CHAPTER TWO 6 and counting

Unfortunately, Harry's troubles were only just beginning. Hermoine interrogated him relentlessly on Ron's death. Harry glared at her over his cornflakes, and tried to figure out whether or not she was also Hedwig. He decided to kill her too, just in case. After the screaming stopped, he decided to flush her down a toilet. After the staff discovered her body, Moaning Myrtle was brought into custody for questioning.

Harry listened as they questioned her as to why Hermione's body was clogging the drain for the toilet. They kicked Myrtle out, and she slumped off, crying her ass off. Harry giggled and thought, I need to see more bloodshed... So he wandered around and found Neville.

He brought Neville to an empty hallway, telling him that he had a lot of secret candy. While Neville looked through a bag for candies, Harry pulled out a long, sharp butcher's knife and stabbed him in the back; Neville lay on the floor weeping until Harry lifted him up with winguardium leviosa and slammed him into the wall until his corpse fell to the floor, the face smashed in. Harry took the body to his dormitory and threw it out the window, he watched as it hit Hedwig's rotting body. Maybe life would be better if he had a dead fucked-up owl for a friend. The DFF(Dead Friends Forever) now. Who's next?

All alone in the Slytherin Common Room, Draco Malfoy was adoring himself in front of mirrors everywhere (summoned and bought from other Slytherins). Usually when he's alone, Handsome Draco adores "Draco Jr.".
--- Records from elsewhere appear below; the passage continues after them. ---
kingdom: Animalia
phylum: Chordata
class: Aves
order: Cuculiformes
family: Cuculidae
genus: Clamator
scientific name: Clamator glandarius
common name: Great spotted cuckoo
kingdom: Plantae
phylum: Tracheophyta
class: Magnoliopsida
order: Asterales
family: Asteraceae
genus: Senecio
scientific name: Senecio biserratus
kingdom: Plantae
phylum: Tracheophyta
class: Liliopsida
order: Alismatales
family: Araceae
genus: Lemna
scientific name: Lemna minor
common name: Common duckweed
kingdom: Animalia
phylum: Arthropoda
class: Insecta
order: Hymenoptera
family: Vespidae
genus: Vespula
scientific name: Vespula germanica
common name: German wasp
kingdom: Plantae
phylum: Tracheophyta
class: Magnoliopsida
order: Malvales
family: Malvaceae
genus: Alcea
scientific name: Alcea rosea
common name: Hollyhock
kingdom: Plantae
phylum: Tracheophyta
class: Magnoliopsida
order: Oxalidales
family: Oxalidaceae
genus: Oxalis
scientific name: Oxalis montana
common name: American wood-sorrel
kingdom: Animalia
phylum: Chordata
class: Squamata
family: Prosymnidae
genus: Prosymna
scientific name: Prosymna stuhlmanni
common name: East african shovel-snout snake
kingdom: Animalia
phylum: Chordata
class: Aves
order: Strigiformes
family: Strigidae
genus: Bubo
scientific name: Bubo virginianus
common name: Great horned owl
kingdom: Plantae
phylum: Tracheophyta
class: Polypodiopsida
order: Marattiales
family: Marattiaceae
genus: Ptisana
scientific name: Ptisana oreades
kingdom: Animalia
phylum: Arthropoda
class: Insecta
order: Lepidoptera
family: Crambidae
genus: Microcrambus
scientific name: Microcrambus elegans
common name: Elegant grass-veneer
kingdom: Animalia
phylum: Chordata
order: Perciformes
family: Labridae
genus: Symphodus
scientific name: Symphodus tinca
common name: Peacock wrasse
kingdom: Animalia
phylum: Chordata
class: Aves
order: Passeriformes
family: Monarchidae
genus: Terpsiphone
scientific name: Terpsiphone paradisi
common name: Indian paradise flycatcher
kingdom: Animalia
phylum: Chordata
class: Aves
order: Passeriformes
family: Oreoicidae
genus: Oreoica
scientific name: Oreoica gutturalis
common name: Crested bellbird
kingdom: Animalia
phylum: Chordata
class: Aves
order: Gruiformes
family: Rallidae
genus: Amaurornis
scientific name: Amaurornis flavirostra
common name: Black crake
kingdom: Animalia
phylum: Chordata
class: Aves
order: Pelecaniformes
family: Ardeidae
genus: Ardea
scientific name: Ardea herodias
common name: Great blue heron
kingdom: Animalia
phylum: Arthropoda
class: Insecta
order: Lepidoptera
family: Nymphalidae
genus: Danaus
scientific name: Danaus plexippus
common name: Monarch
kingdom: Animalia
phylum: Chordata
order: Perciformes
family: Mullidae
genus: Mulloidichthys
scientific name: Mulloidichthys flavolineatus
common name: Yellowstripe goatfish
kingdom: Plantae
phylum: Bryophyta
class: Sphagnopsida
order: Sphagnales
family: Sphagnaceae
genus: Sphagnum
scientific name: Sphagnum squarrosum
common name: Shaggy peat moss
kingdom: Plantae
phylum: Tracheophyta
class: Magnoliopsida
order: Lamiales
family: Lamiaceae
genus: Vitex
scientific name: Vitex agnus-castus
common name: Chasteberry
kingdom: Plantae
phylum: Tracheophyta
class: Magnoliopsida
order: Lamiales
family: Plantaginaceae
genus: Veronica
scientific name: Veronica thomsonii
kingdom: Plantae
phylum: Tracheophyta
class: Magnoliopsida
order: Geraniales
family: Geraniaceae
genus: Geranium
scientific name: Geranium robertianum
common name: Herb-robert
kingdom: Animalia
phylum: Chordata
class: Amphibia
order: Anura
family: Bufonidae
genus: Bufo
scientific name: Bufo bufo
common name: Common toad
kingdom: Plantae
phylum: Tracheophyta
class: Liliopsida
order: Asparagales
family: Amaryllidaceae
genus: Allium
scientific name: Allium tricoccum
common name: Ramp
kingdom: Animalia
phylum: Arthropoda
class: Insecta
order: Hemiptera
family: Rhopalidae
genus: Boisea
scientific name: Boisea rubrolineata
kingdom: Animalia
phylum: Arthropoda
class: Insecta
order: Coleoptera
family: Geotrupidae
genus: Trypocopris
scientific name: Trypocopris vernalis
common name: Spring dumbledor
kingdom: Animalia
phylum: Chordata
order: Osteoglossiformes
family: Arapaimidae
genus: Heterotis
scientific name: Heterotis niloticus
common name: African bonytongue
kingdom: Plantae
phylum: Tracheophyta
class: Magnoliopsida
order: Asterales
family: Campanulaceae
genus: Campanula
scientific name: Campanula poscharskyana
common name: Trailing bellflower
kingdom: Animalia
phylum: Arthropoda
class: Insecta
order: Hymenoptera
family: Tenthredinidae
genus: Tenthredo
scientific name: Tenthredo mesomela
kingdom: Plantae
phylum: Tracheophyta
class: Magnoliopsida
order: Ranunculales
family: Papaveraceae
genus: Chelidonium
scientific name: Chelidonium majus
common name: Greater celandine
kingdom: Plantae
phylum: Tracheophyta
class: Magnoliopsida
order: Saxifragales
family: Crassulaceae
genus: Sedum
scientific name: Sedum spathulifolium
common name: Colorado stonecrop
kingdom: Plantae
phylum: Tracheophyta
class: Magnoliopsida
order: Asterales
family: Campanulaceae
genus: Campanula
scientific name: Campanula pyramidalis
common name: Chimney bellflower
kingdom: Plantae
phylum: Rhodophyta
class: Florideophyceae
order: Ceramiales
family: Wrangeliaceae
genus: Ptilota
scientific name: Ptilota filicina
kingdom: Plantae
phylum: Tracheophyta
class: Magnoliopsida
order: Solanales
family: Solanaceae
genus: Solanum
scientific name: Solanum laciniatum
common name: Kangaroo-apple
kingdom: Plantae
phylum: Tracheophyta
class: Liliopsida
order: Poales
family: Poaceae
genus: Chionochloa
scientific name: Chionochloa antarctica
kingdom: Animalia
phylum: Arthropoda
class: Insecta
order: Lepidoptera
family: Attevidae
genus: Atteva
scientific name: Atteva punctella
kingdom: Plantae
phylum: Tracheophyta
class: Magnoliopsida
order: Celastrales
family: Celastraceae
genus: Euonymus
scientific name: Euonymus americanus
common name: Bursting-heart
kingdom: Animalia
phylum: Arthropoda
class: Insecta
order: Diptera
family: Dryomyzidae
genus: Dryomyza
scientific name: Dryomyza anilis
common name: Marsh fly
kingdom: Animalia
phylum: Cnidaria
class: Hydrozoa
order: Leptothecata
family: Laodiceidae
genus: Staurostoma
"Oh yea! I'm too sexy for my pants! Hell! I'm too sexy for my clothing ya'll fanfic writers!!!"

So there Draco was, standing alone and modeling naked. Little did he know that someone else was there at that very moment.

"DIE MOTHER FUCKER!!!!!!!!!"

"What? Who said that? Show ya face!"

Unfortunately, Draco never saw the murderer's face. Only "Draco Jr." had.

"Hey"

Who ever knew that his ego can talk?

"Hey. YOU'RE the mother fucker bastard!!!! You just jealous of my sexaaaaay attire!! How the fuck you got into the SLYTHERIN Common Room?"

"Honestly!" said Harry," How clichéd can Slytherins be? Death Eater *snort*"

Then Harry took his trusty knife and stabbed Draco everywhere. Then he separated his "junior" and threw it to the corpses of Neville and Hedwig.

Soon after the untimely demise of Draco "the draco" Malfoy, Harry heard that Hagrid was suspected of foul play, after dead bodies were found on his grounds. Fuck that, he thought. He decided to spare Hagrid the torment of Azkaban, and kill him himself. After leaving the scene of the crime, he realized he was late for class! He couldn't have that, now, could he?? As he meandered through the hallways, students moved aside quickly, as he was giggling a bit too much, and his eyes had a strange glint. It must be exams coming up they thought. Not to mention the deaths of his friends. Poor Harry. Little did they know that he was at the center of it all.